Frankensteins malévolos podrían dedicarse en la
clandestinidad a cruzar a seres humanos con arreglo a un solo criterio
totalmente arbitrario, como la longitud relativa del dedo meñique, el color de
los ojos, la forma de la nariz, lo poco o mucho que llore el bebé, el grado de
activación de una determinada estructura cerebral, el tiempo tardado en empezar
a hablar, etcétera. De este modo, a lo largo de las sucesivas generaciones
veríamos aparecer también otros rasgos asociados, y en solo unos cientos de
años obtendríamos así distintas razas que, como en el caso de los perros,
podrían adquirir formas grotescas en comparación con las cuales las criaturas
de la isla del Doctor Moreau serían auténticas bellezas. Las diferencias
genéticas entre unas y otras razas artificiales serían infinitesimales,
probablemente mucho menores que las actualmente observadas entre las razas humanas naturales, como
consecuencia del "efecto
fundador", en lo que vendría a ser otra demostración más -la enésima
ignorada por el establishment
académico- de lo poco que hay que tocar el genoma para obtener diferencias
físicas y comportamentales significativas entre dos poblaciones separadas.
En
definitiva, nuestro genoma alberga infinidad de monstruos potenciales, no ya por efecto de mutaciones, inserciones,
duplicaciones, etcétera, que también, sino fundamentalmente por los fenómenos
de arrastre de unos rasgos por otros que podríamos poner en marcha si nos lo
propusiéramos.
Estas
observaciones y experimentos mentales nos obligan a extraer también otras
conclusiones en campos muy alejados de la genética, como por ejemplo la economía. Es muy probable que las
sociedades más prósperas y armoniosas puedan caracterizarse por una combinación
de variables cada una de las cuales habría ido convergiendo hacia un valor
óptimo en el contexto de su interacción con las otras variables, y todo ello de
una forma muy lenta, a lo largo de décadas o siglos. Con mayor o menor fortuna
histórica o mediática, los más sesudos economistas que en el mundo ha habido
habrían estado dando palos de ciego en esa maraña de interrelaciones, para
finalmente amargarnos la vida con dos o tres recetas generales deducidas grosso modo de los valores aparentes de
algunas de esas variables.
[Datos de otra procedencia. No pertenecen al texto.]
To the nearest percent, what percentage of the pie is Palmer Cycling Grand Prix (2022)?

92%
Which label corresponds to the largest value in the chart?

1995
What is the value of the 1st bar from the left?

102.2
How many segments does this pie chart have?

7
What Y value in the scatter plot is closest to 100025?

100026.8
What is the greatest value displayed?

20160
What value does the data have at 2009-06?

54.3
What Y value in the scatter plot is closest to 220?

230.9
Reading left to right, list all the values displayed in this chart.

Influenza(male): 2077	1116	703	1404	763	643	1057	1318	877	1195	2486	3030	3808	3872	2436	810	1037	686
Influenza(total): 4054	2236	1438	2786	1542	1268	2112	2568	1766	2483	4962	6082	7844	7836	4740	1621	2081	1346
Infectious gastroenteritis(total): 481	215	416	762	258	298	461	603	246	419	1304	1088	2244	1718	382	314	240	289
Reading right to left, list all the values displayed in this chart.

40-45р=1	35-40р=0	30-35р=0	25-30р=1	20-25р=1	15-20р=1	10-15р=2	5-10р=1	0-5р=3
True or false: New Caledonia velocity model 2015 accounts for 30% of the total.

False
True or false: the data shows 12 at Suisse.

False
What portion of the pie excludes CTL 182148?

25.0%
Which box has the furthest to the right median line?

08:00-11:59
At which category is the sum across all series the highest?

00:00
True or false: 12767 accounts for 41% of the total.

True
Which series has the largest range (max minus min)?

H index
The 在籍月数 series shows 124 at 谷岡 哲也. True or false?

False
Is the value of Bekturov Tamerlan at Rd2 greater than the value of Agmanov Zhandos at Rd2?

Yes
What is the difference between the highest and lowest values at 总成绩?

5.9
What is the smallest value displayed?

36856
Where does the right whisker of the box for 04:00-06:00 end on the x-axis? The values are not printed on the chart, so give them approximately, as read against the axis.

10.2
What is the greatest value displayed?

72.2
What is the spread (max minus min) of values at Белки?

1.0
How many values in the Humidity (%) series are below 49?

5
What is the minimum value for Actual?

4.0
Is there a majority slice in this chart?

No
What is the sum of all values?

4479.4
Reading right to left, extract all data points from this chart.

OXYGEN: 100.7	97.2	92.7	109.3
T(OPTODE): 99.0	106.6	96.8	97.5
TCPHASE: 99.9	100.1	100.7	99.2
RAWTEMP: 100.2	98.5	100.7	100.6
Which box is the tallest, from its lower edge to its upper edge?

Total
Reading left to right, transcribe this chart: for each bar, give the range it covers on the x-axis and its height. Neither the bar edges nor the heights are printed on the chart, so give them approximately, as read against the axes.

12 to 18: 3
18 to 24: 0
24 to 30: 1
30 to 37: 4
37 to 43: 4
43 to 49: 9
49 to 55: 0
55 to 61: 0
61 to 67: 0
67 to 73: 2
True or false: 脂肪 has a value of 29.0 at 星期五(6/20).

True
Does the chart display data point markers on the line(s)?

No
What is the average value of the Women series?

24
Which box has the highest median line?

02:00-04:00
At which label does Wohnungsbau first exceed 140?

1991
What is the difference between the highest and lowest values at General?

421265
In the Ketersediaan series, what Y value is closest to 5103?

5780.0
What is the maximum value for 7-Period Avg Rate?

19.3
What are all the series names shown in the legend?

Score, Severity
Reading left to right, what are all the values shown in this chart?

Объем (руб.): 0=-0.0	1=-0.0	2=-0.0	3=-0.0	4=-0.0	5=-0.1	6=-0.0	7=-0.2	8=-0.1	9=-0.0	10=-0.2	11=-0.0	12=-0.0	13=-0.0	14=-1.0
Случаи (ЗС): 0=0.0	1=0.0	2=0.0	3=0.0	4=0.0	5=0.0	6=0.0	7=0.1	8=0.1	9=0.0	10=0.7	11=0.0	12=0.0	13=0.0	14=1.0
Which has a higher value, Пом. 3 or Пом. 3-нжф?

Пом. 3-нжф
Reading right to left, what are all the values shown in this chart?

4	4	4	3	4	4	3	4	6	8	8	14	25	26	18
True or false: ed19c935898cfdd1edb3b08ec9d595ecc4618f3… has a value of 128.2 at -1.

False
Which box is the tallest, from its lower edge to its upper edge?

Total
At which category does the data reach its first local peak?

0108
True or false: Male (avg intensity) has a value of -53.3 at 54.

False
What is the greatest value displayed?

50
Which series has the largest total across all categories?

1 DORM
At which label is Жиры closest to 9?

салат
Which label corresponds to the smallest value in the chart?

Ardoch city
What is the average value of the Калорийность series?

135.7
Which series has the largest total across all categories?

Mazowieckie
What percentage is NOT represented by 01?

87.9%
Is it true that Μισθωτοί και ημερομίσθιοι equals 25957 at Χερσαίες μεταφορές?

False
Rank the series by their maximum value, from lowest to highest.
La mucho más compleja red de interacciones subyacente seguiría ahí,
silente, sin nadie que realmente la haya sabido caracterizar.
El
socialismo real sería un claro
ejemplo de intento de domesticación de la realidad económica basado en la
selección de un único rasgo: el reparto obligatorio de la riqueza. Nadie podía
imaginar los aberrantes efectos colaterales que esa bienintencionada imposición
traería consigo. Otro ejemplo más próximo sería, obviamente, la adopción del euro como camisa de fuerza de un
conjunto de países de características muy distintas: nadie supo prever los "rasgos" asociados que haría
emerger la selección del rasgo "moneda común", pero a estas alturas
los europeos los conocemos de sobra y estamos adquiriendo conciencia
dolorosamente de que es muy difícil tocar una parte de la economía sin que otra
se descomponga. Y el fenómeno de la globalización, con sus devaluaciones competitivas,
hace aún más difícil prever nada de nada.
Enlazando
ahora de nuevo con la genética de la domesticación de animales, el voluntarismo económico que a todas
horas demuestran nuestros dirigentes es, bien analizado, tan absurdo como el
proyecto que auspiciaron los nazis para reconstruir el uro, antepasado de los toros que se extinguió en 1627. Fue así como
los hermanos Heinz y Lutz Heck acometieron ingenuamente un proceso de
retroingeniería chapucera cruzando con pobres criterios morfológicos diversas
subespecies de toros y vacas. El neouro que tan orgullosamente creyeron haber
obtenido como resultado de ese laborioso proceso fue de hecho, como vulgarmente
se dice, un churro. Pues bien, neouros
son también las cifras maquilladas que suelen presentarnos los políticos para
convencernos de la bondad de sus recetas económicas.